• _IL TUO OBIETTIVO_: Per favore, prosegui la discussione sul mixing audio con ALSA riprendendo subito dopo l'ultima frase riportata.

Thread di riferimento (utile per XMMS):

https://forums.gentoo.org/viewtopic.php?t=51260&start=0&postdays=0&postorder=ascLast edited by Montag[SGU] on Tue May 27, 2003 7:40 am; edited 2 times in total

----------

## bsolar

Come ho detto, a me va "out of the box" e credo proprio che, ammesso che la scheda audio supporti questa caratteristica, il supporto vari da scheda a scheda a dipendenza del driver, anche se può benissimo darsi che per la vostra scheda il supporto ci sia ma debba essere attivato in un qualche oscuro modo che non conosco...

Ad ogni modo a supporto della mia opinione c'è l'ALSA FAQ da cui cito:

 *ALSA FAQ wrote:*   

> 3.9 What is 'Hardware Mixing' and does ALSA support it?
> 
> "Hardware mixing" is a feature that some soundcards support that allows the card
> 
> to receive multiple audio streams and play them all at the same time. This is
> ...

 

Comunque notate che è un documento del 1999.

----------

## Montag[SGU]

@bsolar:

Hai ragione, infatti Cerri ha fatto un "mix" di concetti  :Razz:  (hardware mixing con dmix, cioe' il plugin per il software mixing).

• _VOCI DEL DATASET_:
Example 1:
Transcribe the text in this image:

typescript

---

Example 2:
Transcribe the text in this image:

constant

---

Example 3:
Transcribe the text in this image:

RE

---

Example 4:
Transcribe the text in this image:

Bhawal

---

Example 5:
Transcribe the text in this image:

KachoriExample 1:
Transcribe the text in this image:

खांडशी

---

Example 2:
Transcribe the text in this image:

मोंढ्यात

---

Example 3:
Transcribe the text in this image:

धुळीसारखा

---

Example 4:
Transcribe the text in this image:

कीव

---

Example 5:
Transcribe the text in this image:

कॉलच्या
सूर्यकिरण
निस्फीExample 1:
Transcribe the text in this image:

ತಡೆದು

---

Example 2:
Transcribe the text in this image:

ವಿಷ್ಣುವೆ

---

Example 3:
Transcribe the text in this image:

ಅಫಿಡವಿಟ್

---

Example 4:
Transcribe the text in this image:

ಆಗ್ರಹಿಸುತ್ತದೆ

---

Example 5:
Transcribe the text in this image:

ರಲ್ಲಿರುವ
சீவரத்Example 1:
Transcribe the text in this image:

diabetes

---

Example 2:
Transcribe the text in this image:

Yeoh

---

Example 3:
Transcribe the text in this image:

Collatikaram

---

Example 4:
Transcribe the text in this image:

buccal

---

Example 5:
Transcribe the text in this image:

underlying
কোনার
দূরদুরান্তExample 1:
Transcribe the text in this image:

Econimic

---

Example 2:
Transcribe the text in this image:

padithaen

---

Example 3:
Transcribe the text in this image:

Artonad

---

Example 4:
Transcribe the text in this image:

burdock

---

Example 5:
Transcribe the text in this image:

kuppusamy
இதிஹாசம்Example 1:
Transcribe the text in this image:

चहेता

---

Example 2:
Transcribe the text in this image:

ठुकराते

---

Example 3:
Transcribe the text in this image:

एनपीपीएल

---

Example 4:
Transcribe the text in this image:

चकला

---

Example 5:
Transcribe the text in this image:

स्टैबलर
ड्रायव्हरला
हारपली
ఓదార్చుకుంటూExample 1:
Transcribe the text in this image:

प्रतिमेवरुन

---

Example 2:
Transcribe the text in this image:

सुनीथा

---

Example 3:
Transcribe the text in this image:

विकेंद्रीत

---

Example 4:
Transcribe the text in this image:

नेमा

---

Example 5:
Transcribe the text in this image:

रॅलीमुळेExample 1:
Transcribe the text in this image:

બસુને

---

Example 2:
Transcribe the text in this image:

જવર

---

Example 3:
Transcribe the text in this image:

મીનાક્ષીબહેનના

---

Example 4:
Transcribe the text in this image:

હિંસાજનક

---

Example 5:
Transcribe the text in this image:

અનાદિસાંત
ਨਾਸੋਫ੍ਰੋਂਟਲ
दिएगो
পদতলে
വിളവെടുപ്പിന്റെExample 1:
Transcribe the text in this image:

* * *

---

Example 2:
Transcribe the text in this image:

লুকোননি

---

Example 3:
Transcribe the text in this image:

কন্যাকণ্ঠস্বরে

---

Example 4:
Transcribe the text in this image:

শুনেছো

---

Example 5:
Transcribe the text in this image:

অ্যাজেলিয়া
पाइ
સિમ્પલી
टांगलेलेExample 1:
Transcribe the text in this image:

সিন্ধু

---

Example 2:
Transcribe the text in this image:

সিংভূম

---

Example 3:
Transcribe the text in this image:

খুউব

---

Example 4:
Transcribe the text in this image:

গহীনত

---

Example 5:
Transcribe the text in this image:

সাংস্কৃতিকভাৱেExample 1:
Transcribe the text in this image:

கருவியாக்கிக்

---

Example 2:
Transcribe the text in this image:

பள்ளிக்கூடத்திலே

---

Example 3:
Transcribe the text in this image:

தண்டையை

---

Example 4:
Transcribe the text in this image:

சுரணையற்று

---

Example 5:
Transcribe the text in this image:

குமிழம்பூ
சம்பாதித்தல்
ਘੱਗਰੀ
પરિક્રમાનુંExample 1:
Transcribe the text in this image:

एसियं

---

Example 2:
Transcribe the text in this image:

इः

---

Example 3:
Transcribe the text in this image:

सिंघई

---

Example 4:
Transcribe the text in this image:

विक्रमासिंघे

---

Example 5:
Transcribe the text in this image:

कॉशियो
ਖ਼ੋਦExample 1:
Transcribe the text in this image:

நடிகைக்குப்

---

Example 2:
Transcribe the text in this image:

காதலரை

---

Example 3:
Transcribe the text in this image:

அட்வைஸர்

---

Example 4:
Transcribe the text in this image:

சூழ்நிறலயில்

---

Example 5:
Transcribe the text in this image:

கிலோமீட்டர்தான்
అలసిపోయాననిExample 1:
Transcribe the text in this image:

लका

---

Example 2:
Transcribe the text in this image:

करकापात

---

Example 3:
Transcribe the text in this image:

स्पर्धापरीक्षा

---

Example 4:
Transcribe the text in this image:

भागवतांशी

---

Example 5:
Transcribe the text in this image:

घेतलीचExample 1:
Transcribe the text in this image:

...

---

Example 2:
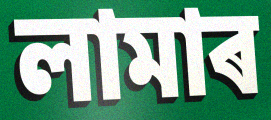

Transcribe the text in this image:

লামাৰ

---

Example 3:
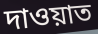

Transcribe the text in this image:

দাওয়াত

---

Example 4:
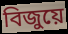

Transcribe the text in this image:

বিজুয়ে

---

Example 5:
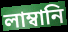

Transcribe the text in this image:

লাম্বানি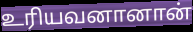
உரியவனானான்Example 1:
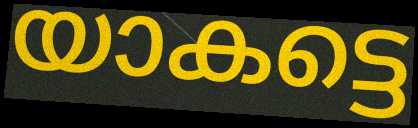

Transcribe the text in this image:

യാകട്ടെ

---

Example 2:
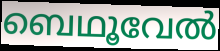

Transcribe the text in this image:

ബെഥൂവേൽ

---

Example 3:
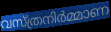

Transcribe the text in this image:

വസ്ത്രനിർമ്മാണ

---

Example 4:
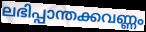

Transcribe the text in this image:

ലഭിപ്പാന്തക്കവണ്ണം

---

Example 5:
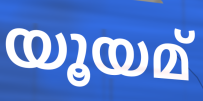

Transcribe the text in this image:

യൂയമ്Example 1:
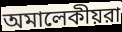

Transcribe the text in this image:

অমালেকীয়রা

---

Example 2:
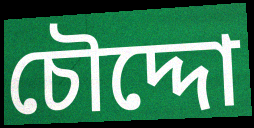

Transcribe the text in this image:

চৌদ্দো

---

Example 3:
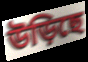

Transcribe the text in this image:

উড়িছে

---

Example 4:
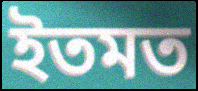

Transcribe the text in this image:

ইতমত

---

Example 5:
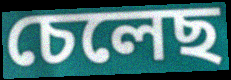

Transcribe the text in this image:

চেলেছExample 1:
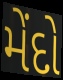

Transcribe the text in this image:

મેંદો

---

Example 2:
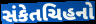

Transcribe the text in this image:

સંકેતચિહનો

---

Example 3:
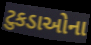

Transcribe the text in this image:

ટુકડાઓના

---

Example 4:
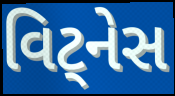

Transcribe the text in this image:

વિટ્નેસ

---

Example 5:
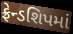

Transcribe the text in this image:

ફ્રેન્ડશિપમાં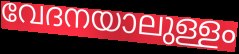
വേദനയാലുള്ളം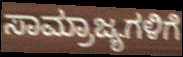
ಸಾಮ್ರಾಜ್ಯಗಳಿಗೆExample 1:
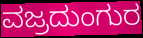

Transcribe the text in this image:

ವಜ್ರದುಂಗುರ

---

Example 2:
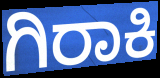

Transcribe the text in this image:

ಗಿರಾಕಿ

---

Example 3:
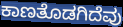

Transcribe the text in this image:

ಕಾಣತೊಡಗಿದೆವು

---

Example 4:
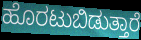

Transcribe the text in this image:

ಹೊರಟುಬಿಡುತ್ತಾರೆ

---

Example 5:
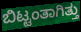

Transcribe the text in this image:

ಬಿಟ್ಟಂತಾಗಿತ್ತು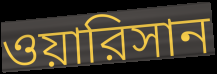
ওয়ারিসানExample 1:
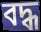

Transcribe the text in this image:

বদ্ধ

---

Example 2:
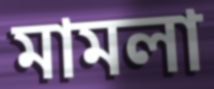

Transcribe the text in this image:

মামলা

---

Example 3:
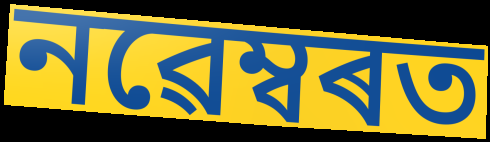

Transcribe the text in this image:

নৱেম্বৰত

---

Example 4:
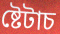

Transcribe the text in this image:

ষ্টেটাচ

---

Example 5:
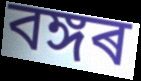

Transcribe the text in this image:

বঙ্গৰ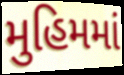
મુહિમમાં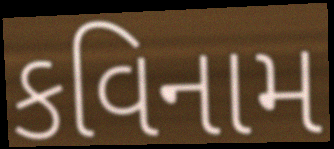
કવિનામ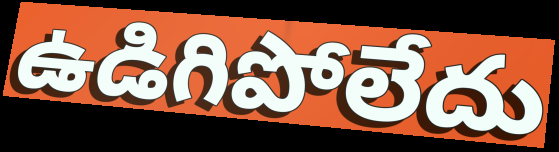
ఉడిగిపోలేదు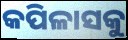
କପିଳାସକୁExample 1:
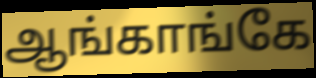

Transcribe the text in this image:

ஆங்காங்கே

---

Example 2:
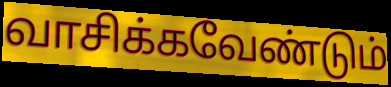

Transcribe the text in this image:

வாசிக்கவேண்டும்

• _RISPOSTA AL COMPITO_:
A complicare il tutto c'e' poi il fatto che i chipset intel8x0 possono essere molto dissimili fra loro come caratteristiche hardware (il mio dovrebbe essere, ad esempio, un 5+1) ed e' quindi difficile avere un'unica configurazione valida per tutti.

C'e' da dire poi che le FAQ che sei andato a scovare si riferiscono agli ALSA-DRIVER 0.5, che sono completamente diversi e incompatibili con la serie 0.9

----------

## bsolar

 *Montag[SGU] wrote:*   

> C'e' da dire poi che le FAQ che sei andato a scovare si riferiscono agli ALSA-DRIVER 0.5, che sono completamente diversi e incompatibili con la serie 0.9

 

Appunto, roba del 99 come ho detto, ma a questo punta il link sul loro sito... almeno è ufficiale.  :Razz: 

----------

## Montag[SGU]

Ne approfitto per dire a Cerri che nel suo caso, oltre a definire "dmix", e' necessario attivare anche il plugin "plug" (per la conversione dei sample).

Per verificare il corretto funzionamento di dmix:

aplay -Ddmix /usr/share/sounds/phone.wav

Per verificare il corretto funzionamento di plug+dmix:

aplay -Dplug:dmix /usr/share/sounds/phone.wav

PS: Una volta definiti in .asoundrc i due plugin sono usati per default.

----------

## cerri

Vado di fretta ma rispondo piu' tardi... niente confusione sui concetti, dopo spiego.

tnx

----------

## cerri

 *Josuke wrote:*   

> cerri...è lo stesso problema che ho sul portatile...li mi hai consigliato di usare un sound server 

 

Mi ricordo... ed e' questo il motivo! Solo che ora mi sto divertendo un po' di piu' e voglio vedere se c'e' anche la "soluzione difficile"...  :Wink: 

----------

## cerri

 *Montag[SGU] wrote:*   

> @cerri:
> 
> Anche dmix effettua un mixing software,

 

Hai ragione, ho letto male. CMQ poco importa, sempre meglio di un SNDSERVER dedicato  :Smile: .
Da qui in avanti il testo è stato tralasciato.